= Problem to solve =
According to the reality-show recap below, which three bombshells enter the villa at the end of the challenge?

= Supplied passage =
Huda: “No, I’m a mommy.”
Nic: “A mom of what? Like a dog?”
Huda: “I have a daughter.”
Nic: “Like in real life?”
Huda: “Yeah.”
Nic: “Like a daughter, like a real baby?”
Huda: “Yeah, like a human child.”
Nic: *Grins in confusion.
And scene.
Huda shares the mom bomb with Nic so that Jeremiah will have a friend he can talk to about it, implying that they’ve had at least one mature conversation about Jeremiah’s emotional needs. But we never see that discussion. Instead, we get two episodes of conflict over one underdone pancake. Huda thinks making breakfast is the bare minimum, and Jeremiah needs to step it up. Plus, she can’t eat this pancake he made her because it’s still raw in the middle. Jeremiah thinks Huda is nagging and nothing is ever good enough for her. Taylor is involved somehow. Eventually, Huda explodes that it’s not about the pancakes; it was never about the pancakes but about what the pancakes represent! Jeremiah mumbles something like, “Okay, Mom,” and thinks this is all a lot of drama for pancakes.
After all this pancake hullabaloo, you really start to get the feeling that Jeremiah and Huda secretly hate each other, and then dawn breaks on a new day in the villa, and you realize it’s always been this way. In fact, all seems basically well in Whoville, and at this point, I’m assuming they’ll have their big breakup after Casa Amor, as God intended. Until we decide to let America Rock the Vote, and all hell breaks loose.
In the meantime, there are still other Islanders in the villa, believe it or not. The day after the Pie-ing, 12 sexy singles wake up in their shared white bedroom (well, technically 11 because Ace is still sleeping in “Soul Ties” outside), and by the end of the night, there are 15 Islanders peeling off pleather fetishwear and wishing one another semi-flirtatious good nights, because three new bombshells have entered the villa. As has become the trend, the bombshells — Pepe, Jalen, and Iris — arrive at the end of a challenge. For this event, Love Island has dispensed with the innuendos and just gone for a straightforward kink theme. Everyone makes out, but my favorite part is that Amaya is too busy gassing Iris up to remember that Iris is meant to be competition.
Say what you will about Amaya — actually, don’t, because I’m afraid you’ll be mean, and I’m feeling very protective of Amaya these days. Amaya is here to find love, sure, but she’s also here to make friends, and Amaya is the kind of friend who will lie to the cops and testify in court on your behalf. Like, if Amaya’s boyfriend told her that your boyfriend cheated but she can’t tell anyone, Amaya would be texting you before the conversation was even over. And I know this because of Charlie.

= Extracted information =
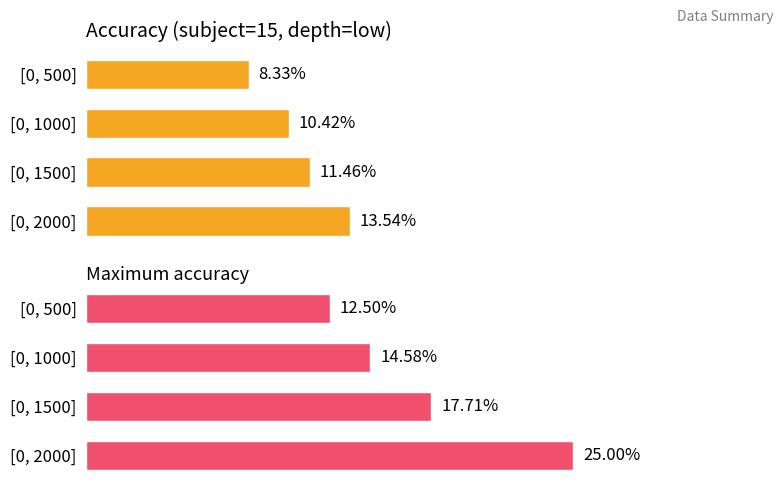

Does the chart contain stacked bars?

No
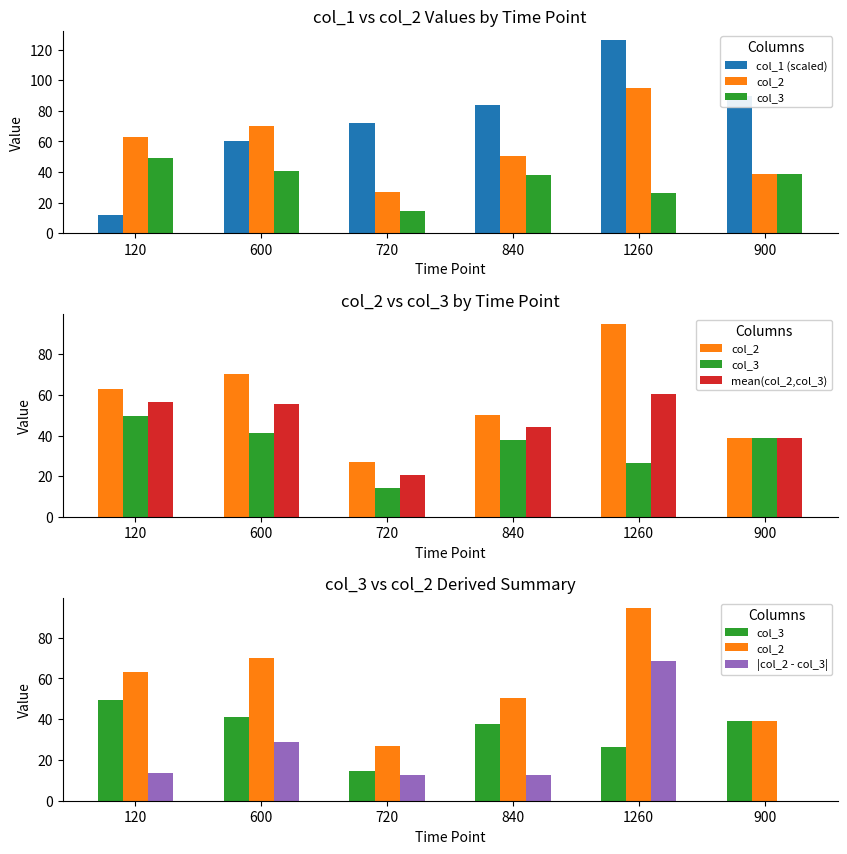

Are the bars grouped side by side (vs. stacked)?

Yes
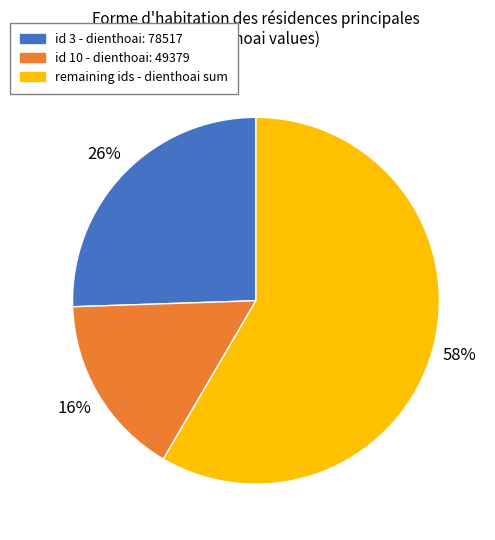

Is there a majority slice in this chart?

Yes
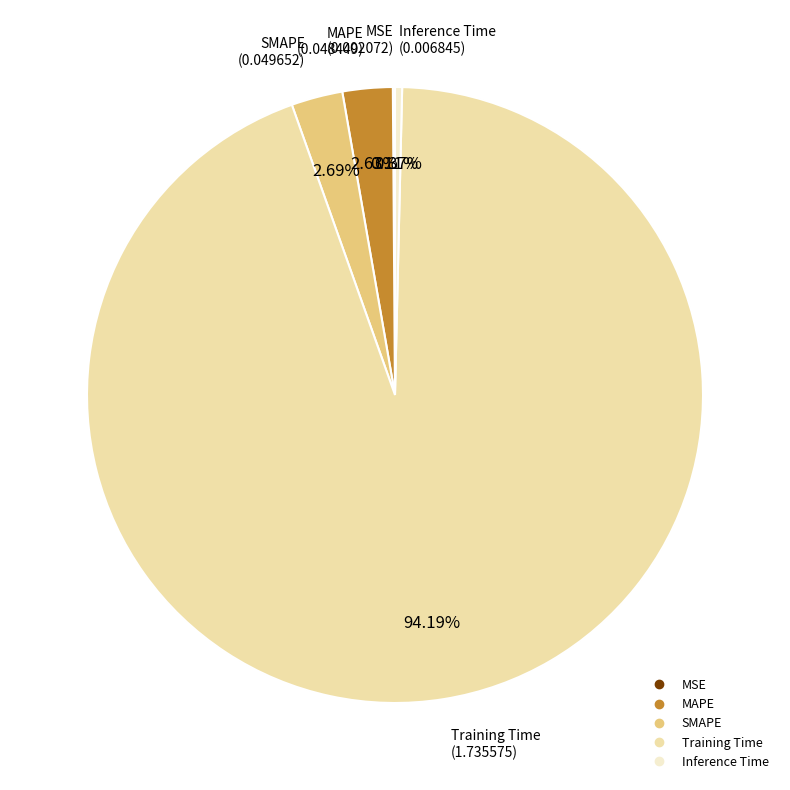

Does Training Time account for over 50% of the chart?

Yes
==
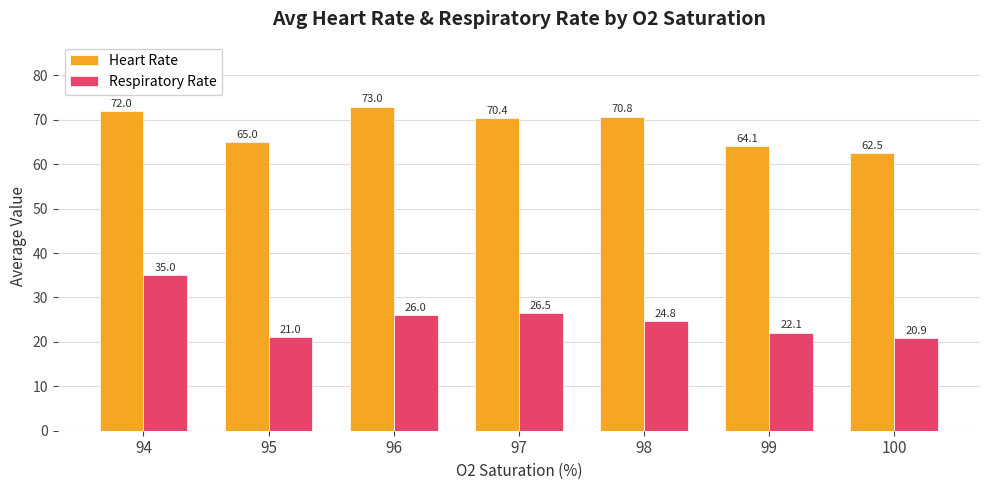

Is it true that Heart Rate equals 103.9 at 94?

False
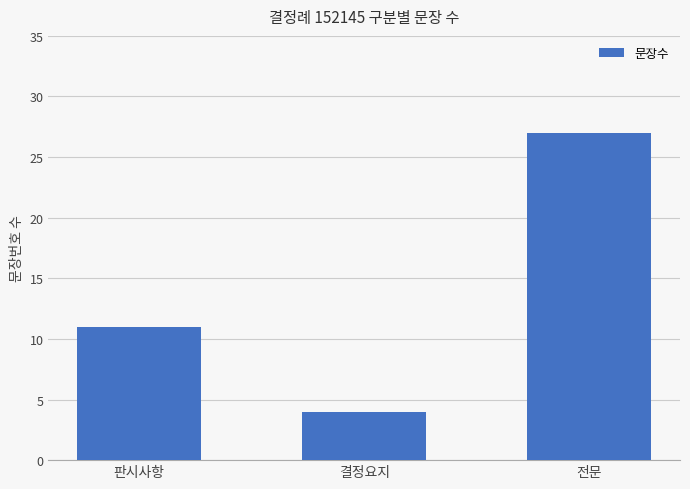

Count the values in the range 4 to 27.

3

= Solved problem =
Pepe, Jalen, and Iris.